ECLI:NL:GHDHA:2019:321
Gerechtshof Den Haag
- Rekestprocedure
- G.J. van Leijenhorst
- A.E. Sutorius-van Hees
- K. van Barneveld-Peters
- Rechtspraak.nl
Vernietiging omgangsregeling tussen vader en minderjarige; belangen van het kind
In deze zaak heeft het Gerechtshof Den Haag op 30 januari 2019 uitspraak gedaan in een hoger beroep betreffende de omgangsregeling tussen een vader en zijn minderjarige kind. De moeder, verzoekster in hoger beroep, had eerder een beschikking van de rechtbank Den Haag aangevochten waarin een voorlopige omgangsregeling was vastgesteld. De moeder stelde dat omgang met de vader in strijd was met de belangen van de minderjarige, gezien de problematische relatie tussen de ouders en de angsten die zowel zij als de minderjarige ervoeren.

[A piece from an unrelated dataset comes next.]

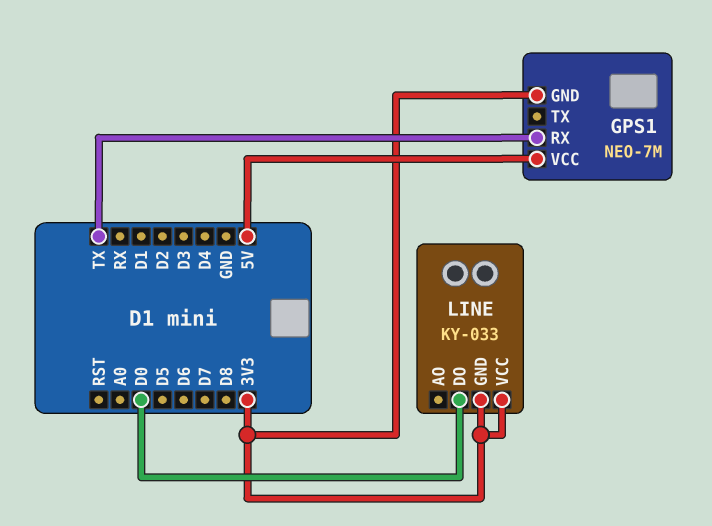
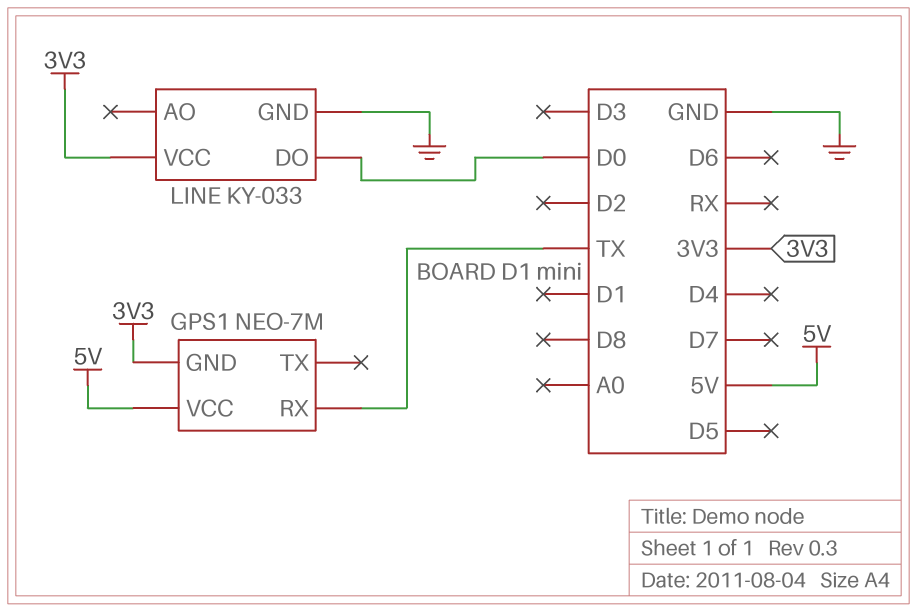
LINE pin GND: 3V3 -> GND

De vader, verweerder in hoger beroep, voerde aan dat omgang in het belang van de minderjarige was en dat hij recht had op contact met zijn kind.

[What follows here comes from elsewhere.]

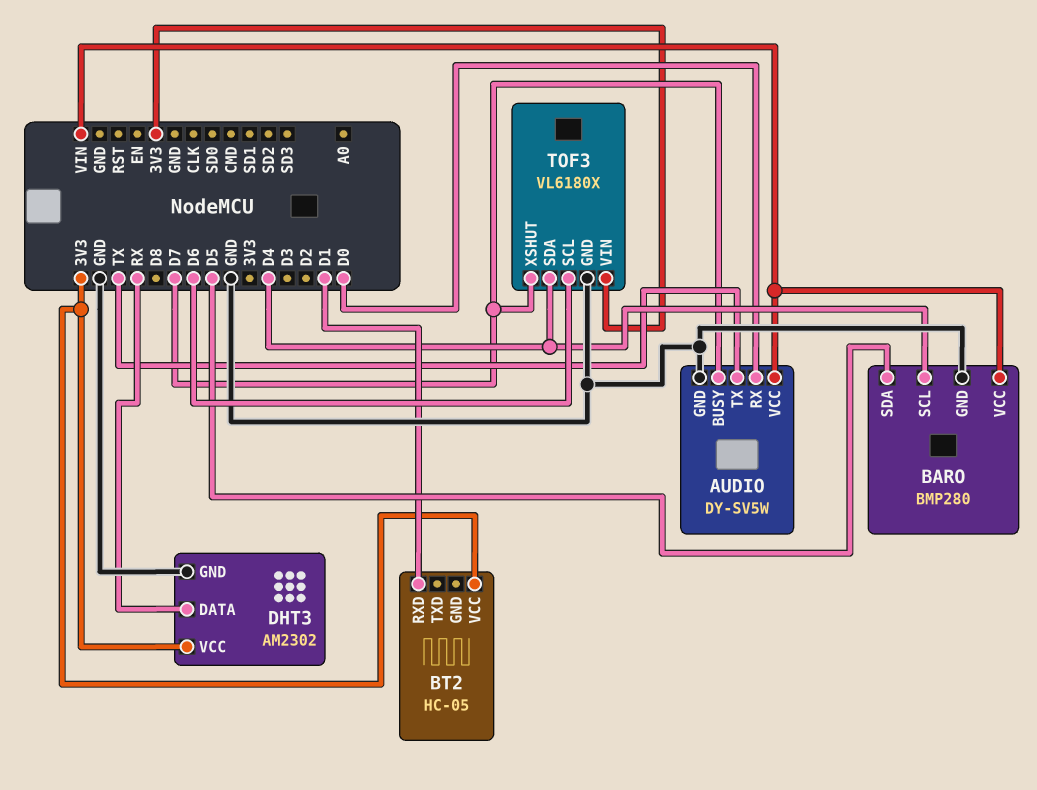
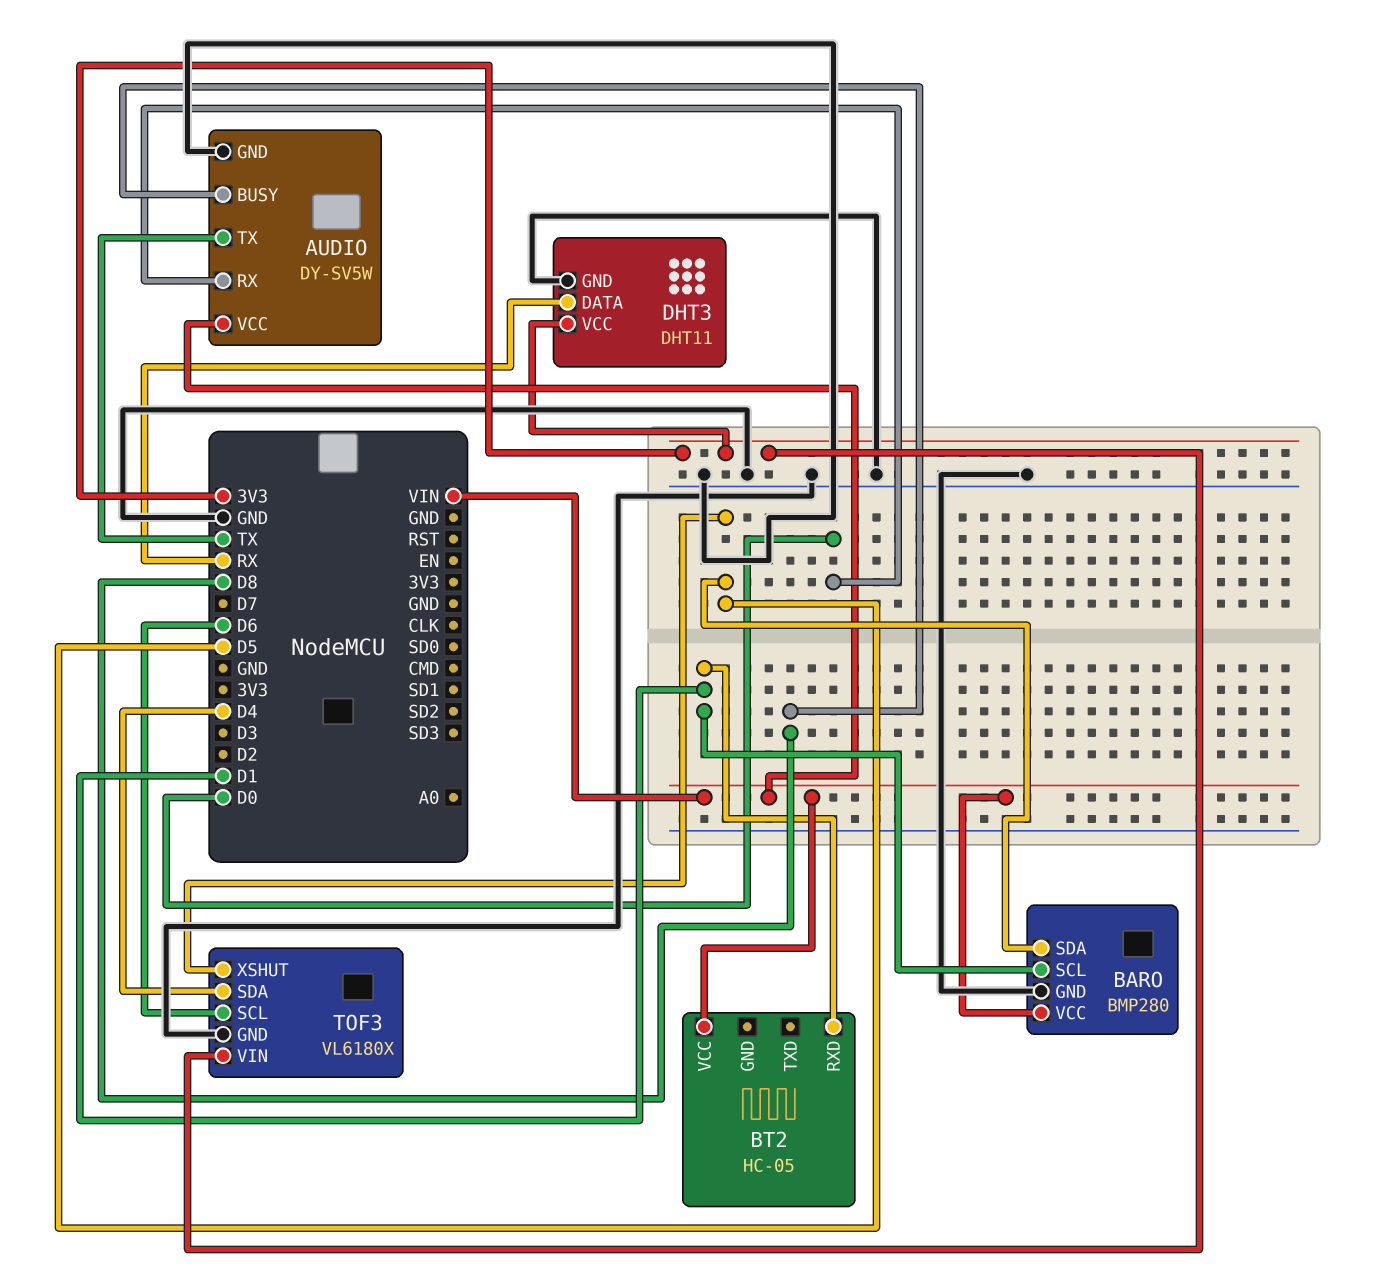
AUDIO pin BUSY: D7 -> D8
BARO pin SCL: D4 -> D1
BT2 pin VCC: 3V3 -> VIN
DHT3: AM2302 -> DHT11
TOF3 pin XSHUT: D7 -> D5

Het hof heeft vastgesteld dat de vader de biologische vader is van de minderjarige en dat er een nauwe persoonlijke betrekking bestaat, ondanks het feit dat de ouders niet samenwoonden. Het hof heeft echter ook rekening gehouden met de zorgen van de moeder en de impact van de omgang op de minderjarige, die nog zeer jong is en afhankelijk van de moeder. De moeder heeft aangegeven dat de omgang met de vader schadelijk zou zijn voor de ontwikkeling van de minderjarige, vooral gezien de angsten die zij en haar andere kind ervaren.

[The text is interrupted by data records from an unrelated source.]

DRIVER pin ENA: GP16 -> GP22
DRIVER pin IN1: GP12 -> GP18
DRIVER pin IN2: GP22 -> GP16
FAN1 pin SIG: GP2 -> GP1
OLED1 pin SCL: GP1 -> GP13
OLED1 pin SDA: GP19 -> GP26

Na zorgvuldige overweging heeft het hof besloten de bestreden beschikking te vernietigen en te bepalen dat er voorlopig geen omgang tussen de vader en de minderjarige zal plaatsvinden. Het hof heeft de proceskosten gecompenseerd, wat gebruikelijk is in familierechtelijke zaken. Deze uitspraak benadrukt het belang van de belangen van het kind in omgangsregelingen en de noodzaak om zorgvuldig om te gaan met situaties waarin er zorgen zijn over de veiligheid en het welzijn van minderjarigen.